*WORK ITEM*: Print the text of every entry below line for line, with no changes, and leave the pictures out of your answer.

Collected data
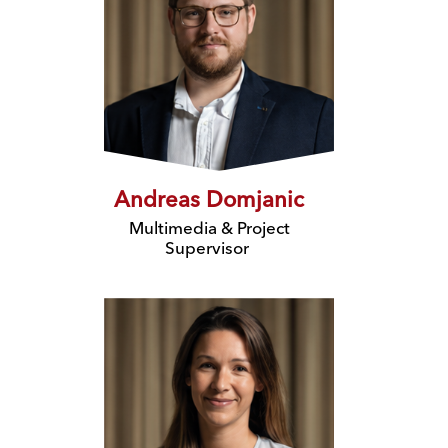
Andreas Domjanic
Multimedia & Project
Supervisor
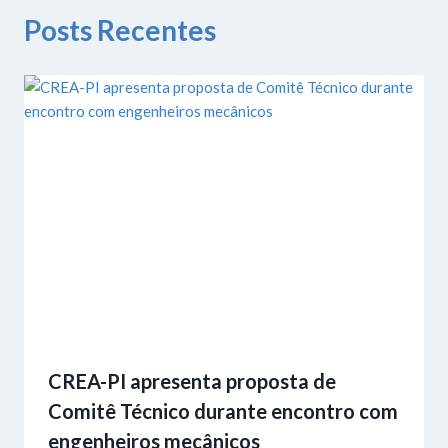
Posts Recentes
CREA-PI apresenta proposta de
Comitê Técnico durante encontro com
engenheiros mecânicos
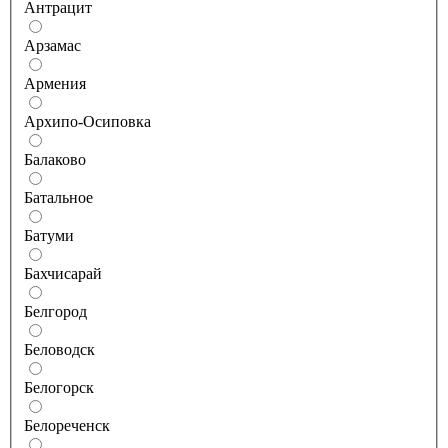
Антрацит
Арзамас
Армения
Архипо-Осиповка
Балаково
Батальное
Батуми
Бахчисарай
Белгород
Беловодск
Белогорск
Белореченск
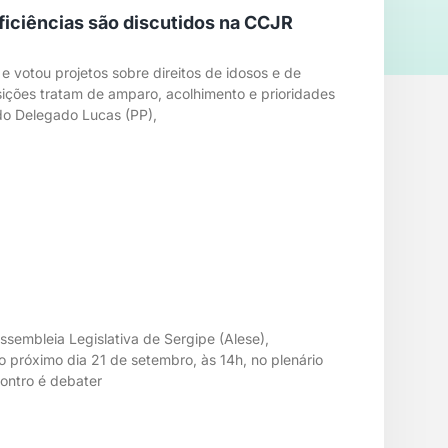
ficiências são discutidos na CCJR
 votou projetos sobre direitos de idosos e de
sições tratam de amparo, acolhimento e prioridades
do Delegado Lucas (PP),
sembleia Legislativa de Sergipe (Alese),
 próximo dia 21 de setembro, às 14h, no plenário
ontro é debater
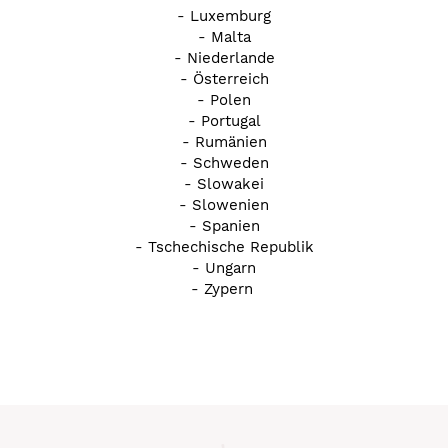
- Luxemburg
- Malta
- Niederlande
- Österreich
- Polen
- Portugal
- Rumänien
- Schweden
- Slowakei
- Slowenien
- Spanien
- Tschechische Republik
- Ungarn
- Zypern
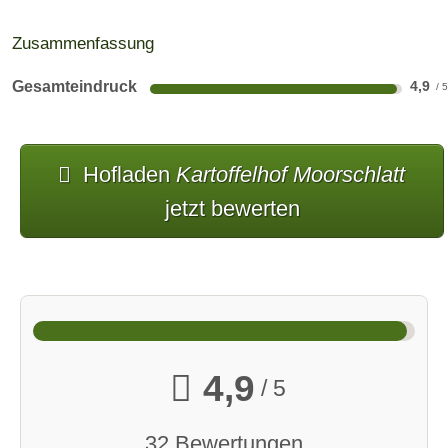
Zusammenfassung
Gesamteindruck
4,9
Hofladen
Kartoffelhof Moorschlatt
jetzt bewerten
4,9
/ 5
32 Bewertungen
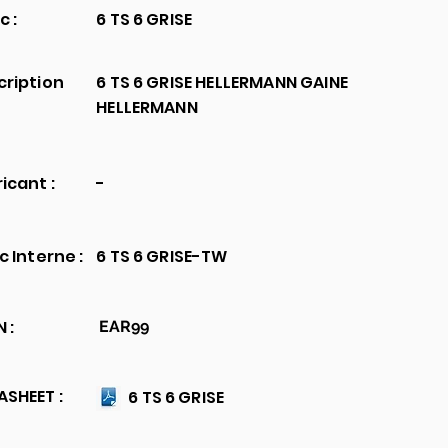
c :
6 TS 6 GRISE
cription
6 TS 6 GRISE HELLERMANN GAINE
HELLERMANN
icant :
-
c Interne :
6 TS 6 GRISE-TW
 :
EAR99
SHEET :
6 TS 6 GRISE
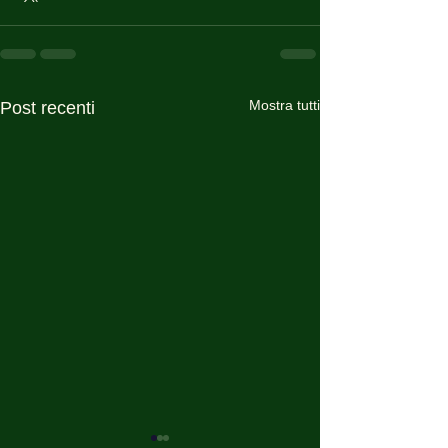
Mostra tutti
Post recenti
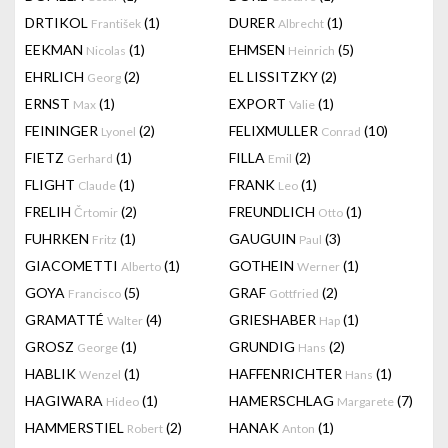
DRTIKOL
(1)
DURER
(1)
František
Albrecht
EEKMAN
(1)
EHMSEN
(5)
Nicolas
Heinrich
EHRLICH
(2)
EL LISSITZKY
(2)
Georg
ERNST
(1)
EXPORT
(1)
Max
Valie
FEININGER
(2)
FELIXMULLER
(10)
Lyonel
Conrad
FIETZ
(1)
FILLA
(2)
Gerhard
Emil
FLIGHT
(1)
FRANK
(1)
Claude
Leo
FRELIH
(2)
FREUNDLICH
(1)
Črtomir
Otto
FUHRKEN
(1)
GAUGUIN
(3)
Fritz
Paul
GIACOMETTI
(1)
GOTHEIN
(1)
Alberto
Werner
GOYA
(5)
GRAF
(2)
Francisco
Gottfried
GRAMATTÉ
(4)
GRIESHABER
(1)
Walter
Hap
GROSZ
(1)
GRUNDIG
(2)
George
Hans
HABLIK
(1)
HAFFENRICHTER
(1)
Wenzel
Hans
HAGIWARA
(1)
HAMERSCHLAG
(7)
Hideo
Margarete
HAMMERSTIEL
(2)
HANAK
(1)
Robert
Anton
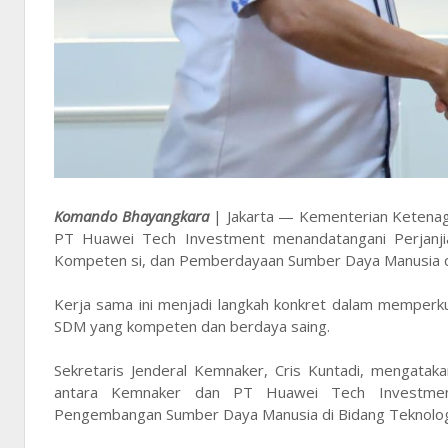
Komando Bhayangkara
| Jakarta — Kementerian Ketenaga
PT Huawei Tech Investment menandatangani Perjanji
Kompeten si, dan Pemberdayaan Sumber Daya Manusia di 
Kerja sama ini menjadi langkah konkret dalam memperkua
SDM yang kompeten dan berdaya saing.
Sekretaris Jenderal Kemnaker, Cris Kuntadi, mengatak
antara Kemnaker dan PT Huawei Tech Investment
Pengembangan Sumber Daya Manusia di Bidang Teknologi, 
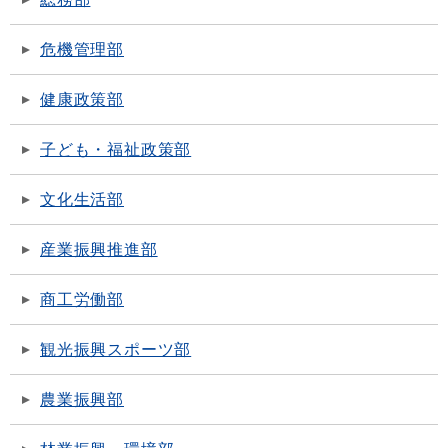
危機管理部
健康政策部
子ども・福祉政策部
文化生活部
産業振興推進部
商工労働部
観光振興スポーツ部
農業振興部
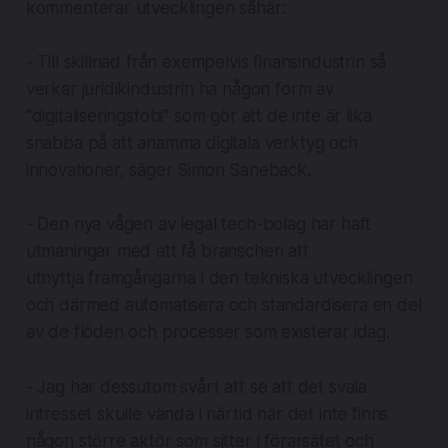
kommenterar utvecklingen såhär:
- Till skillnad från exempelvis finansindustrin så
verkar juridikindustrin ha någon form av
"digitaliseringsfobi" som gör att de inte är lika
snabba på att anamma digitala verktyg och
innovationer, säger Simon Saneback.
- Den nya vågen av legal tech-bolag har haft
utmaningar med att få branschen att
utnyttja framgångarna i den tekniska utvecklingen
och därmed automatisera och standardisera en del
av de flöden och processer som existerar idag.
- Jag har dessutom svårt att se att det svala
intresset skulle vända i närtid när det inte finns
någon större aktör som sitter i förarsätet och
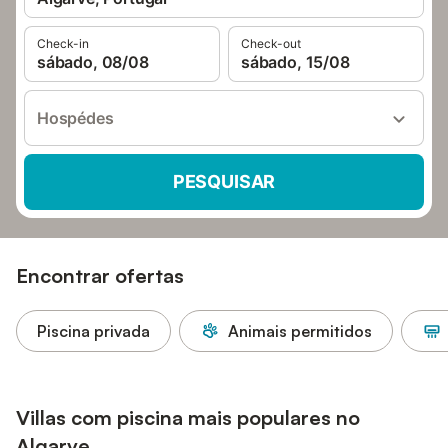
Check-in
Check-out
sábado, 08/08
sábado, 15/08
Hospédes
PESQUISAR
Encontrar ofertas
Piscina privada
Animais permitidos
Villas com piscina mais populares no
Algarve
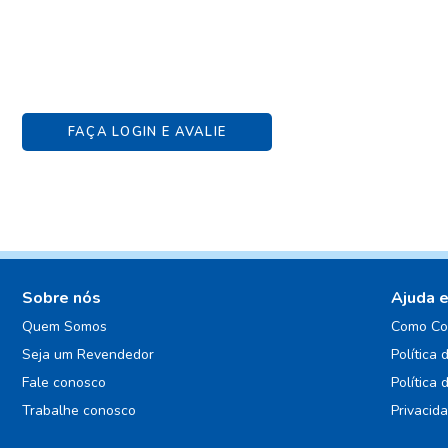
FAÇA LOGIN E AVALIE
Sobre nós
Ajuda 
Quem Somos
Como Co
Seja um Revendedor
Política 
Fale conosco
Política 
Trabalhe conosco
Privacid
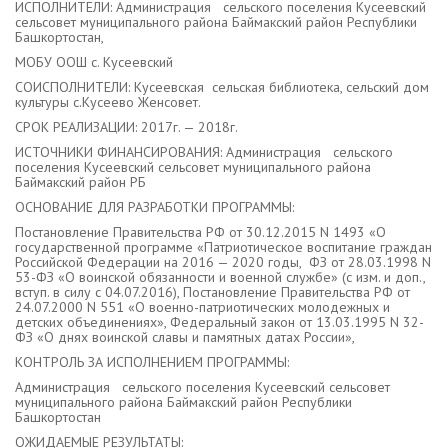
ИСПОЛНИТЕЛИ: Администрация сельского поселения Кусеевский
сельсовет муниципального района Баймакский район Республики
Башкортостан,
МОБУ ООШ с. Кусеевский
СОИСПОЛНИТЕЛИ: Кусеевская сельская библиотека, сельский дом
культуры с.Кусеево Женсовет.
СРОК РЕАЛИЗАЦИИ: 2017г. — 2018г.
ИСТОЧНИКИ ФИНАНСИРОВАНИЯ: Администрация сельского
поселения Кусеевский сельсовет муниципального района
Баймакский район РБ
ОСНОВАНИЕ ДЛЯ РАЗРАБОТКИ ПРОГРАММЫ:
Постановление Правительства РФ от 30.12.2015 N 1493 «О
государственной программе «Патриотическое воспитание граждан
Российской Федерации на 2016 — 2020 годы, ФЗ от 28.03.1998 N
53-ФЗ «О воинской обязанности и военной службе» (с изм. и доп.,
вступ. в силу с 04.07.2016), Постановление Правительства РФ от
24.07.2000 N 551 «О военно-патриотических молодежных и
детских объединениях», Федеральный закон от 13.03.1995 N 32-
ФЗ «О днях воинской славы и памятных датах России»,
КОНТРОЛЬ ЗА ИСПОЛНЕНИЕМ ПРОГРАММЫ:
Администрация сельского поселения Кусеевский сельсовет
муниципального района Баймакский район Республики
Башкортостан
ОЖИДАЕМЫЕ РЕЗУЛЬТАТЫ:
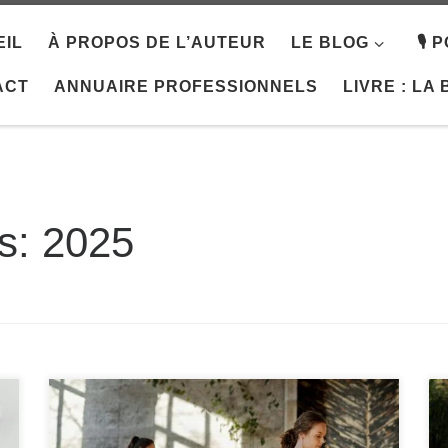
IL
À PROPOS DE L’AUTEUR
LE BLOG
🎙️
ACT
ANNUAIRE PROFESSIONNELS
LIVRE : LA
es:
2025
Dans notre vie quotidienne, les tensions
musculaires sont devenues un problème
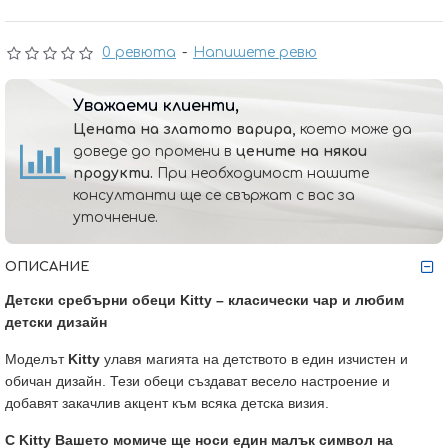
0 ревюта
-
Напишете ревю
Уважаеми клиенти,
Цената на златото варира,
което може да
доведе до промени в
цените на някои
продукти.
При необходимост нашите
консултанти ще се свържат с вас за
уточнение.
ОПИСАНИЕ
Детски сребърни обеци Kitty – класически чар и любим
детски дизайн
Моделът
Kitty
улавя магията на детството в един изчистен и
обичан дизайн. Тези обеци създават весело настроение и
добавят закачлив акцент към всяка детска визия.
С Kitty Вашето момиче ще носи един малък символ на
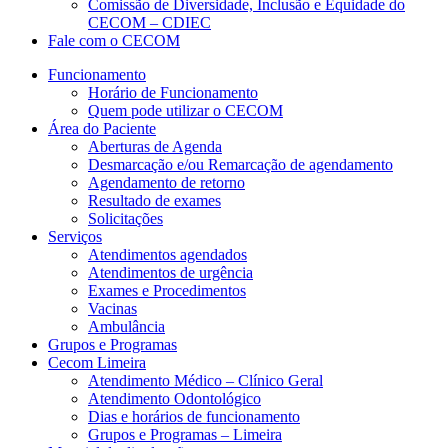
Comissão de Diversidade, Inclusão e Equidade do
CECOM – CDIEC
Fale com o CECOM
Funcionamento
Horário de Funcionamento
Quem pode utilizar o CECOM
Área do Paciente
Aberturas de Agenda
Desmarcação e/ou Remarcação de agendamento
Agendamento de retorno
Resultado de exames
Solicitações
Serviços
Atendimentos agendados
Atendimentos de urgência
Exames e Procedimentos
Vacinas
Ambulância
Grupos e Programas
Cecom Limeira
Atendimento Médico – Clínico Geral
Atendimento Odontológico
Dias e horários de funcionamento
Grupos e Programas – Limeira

*WRITTEN ANSWER*:
Andreas Domjanic
Multimedia & Project
Supervisor
Posts Recentes
CREA-PI apresenta proposta de
Comitê Técnico durante encontro com
engenheiros mecânicos
Антрацит
Арзамас
Армения
Архипо-Осиповка
Балаково
Батальное
Батуми
Бахчисарай
Белгород
Беловодск
Белогорск
Белореченск
ficiências são discutidos na CCJR
 votou projetos sobre direitos de idosos e de
sições tratam de amparo, acolhimento e prioridades
do Delegado Lucas (PP),
sembleia Legislativa de Sergipe (Alese),
 próximo dia 21 de setembro, às 14h, no plenário
ontro é debater
- Luxemburg
- Malta
- Niederlande
- Österreich
- Polen
- Portugal
- Rumänien
- Schweden
- Slowakei
- Slowenien
- Spanien
- Tschechische Republik
- Ungarn
- Zypern
Zusammenfassung
Gesamteindruck
4,9
Hofladen
Kartoffelhof Moorschlatt
jetzt bewerten
4,9
/ 5
32 Bewertungen
c :
6 TS 6 GRISE
cription
6 TS 6 GRISE HELLERMANN GAINE
HELLERMANN
icant :
-
c Interne :
6 TS 6 GRISE-TW
 :
EAR99
SHEET :
6 TS 6 GRISE
Mostra tutti
Post recenti
DRTIKOL
(1)
DURER
(1)
František
Albrecht
EEKMAN
(1)
EHMSEN
(5)
Nicolas
Heinrich
EHRLICH
(2)
EL LISSITZKY
(2)
Georg
ERNST
(1)
EXPORT
(1)
Max
Valie
FEININGER
(2)
FELIXMULLER
(10)
Lyonel
Conrad
FIETZ
(1)
FILLA
(2)
Gerhard
Emil
FLIGHT
(1)
FRANK
(1)
Claude
Leo
FRELIH
(2)
FREUNDLICH
(1)
Črtomir
Otto
FUHRKEN
(1)
GAUGUIN
(3)
Fritz
Paul
GIACOMETTI
(1)
GOTHEIN
(1)
Alberto
Werner
GOYA
(5)
GRAF
(2)
Francisco
Gottfried
GRAMATTÉ
(4)
GRIESHABER
(1)
Walter
Hap
GROSZ
(1)
GRUNDIG
(2)
George
Hans
HABLIK
(1)
HAFFENRICHTER
(1)
Wenzel
Hans
HAGIWARA
(1)
HAMERSCHLAG
(7)
Hideo
Margarete
HAMMERSTIEL
(2)
HANAK
(1)
Robert
Anton
Komando Bhayangkara
| Jakarta — Kementerian Ketenaga
PT Huawei Tech Investment menandatangani Perjanji
Kompeten si, dan Pemberdayaan Sumber Daya Manusia di 
Kerja sama ini menjadi langkah konkret dalam memperkua
SDM yang kompeten dan berdaya saing.
Sekretaris Jenderal Kemnaker, Cris Kuntadi, mengatak
antara Kemnaker dan PT Huawei Tech Investment
Pengembangan Sumber Daya Manusia di Bidang Teknologi, 
危機管理部
健康政策部
子ども・福祉政策部
文化生活部
産業振興推進部
商工労働部
観光振興スポーツ部
農業振興部
kommenterar utvecklingen såhär:
- Till skillnad från exempelvis finansindustrin så
verkar juridikindustrin ha någon form av
"digitaliseringsfobi" som gör att de inte är lika
snabba på att anamma digitala verktyg och
innovationer, säger Simon Saneback.
- Den nya vågen av legal tech-bolag har haft
utmaningar med att få branschen att
utnyttja framgångarna i den tekniska utvecklingen
och därmed automatisera och standardisera en del
av de flöden och processer som existerar idag.
- Jag har dessutom svårt att se att det svala
intresset skulle vända i närtid när det inte finns
någon större aktör som sitter i förarsätet och
Check-in
Check-out
sábado, 08/08
sábado, 15/08
Hospédes
PESQUISAR
Encontrar ofertas
Piscina privada
Animais permitidos
Villas com piscina mais populares no
Algarve
FAÇA LOGIN E AVALIE
Sobre nós
Ajuda 
Quem Somos
Como Co
Seja um Revendedor
Política 
Fale conosco
Política 
Trabalhe conosco
Privacid
ИСПОЛНИТЕЛИ: Администрация сельского поселения Кусеевский
сельсовет муниципального района Баймакский район Республики
Башкортостан,
МОБУ ООШ с. Кусеевский
СОИСПОЛНИТЕЛИ: Кусеевская сельская библиотека, сельский дом
культуры с.Кусеево Женсовет.
СРОК РЕАЛИЗАЦИИ: 2017г. — 2018г.
ИСТОЧНИКИ ФИНАНСИРОВАНИЯ: Администрация сельского
поселения Кусеевский сельсовет муниципального района
Баймакский район РБ
ОСНОВАНИЕ ДЛЯ РАЗРАБОТКИ ПРОГРАММЫ:
Постановление Правительства РФ от 30.12.2015 N 1493 «О
государственной программе «Патриотическое воспитание граждан
Российской Федерации на 2016 — 2020 годы, ФЗ от 28.03.1998 N
53-ФЗ «О воинской обязанности и военной службе» (с изм. и доп.,
вступ. в силу с 04.07.2016), Постановление Правительства РФ от
24.07.2000 N 551 «О военно-патриотических молодежных и
детских объединениях», Федеральный закон от 13.03.1995 N 32-
ФЗ «О днях воинской славы и памятных датах России»,
КОНТРОЛЬ ЗА ИСПОЛНЕНИЕМ ПРОГРАММЫ:
Администрация сельского поселения Кусеевский сельсовет
муниципального района Баймакский район Республики
Башкортостан
ОЖИДАЕМЫЕ РЕЗУЛЬТАТЫ:
IL
À PROPOS DE L’AUTEUR
LE BLOG
🎙️
ACT
ANNUAIRE PROFESSIONNELS
LIVRE : LA
es:
2025
Dans notre vie quotidienne, les tensions
musculaires sont devenues un problème
0 ревюта
-
Напишете ревю
Уважаеми клиенти,
Цената на златото варира,
което може да
доведе до промени в
цените на някои
продукти.
При необходимост нашите
консултанти ще се свържат с вас за
уточнение.
ОПИСАНИЕ
Детски сребърни обеци Kitty – класически чар и любим
детски дизайн
Моделът
Kitty
улавя магията на детството в един изчистен и
обичан дизайн. Тези обеци създават весело настроение и
добавят закачлив акцент към всяка детска визия.
С Kitty Вашето момиче ще носи един малък символ на
Comissão de Diversidade, Inclusão e Equidade do
CECOM – CDIEC
Fale com o CECOM
Funcionamento
Horário de Funcionamento
Quem pode utilizar o CECOM
Área do Paciente
Aberturas de Agenda
Desmarcação e/ou Remarcação de agendamento
Agendamento de retorno
Resultado de exames
Solicitações
Serviços
Atendimentos agendados
Atendimentos de urgência
Exames e Procedimentos
Vacinas
Ambulância
Grupos e Programas
Cecom Limeira
Atendimento Médico – Clínico Geral
Atendimento Odontológico
Dias e horários de funcionamento
Grupos e Programas – Limeira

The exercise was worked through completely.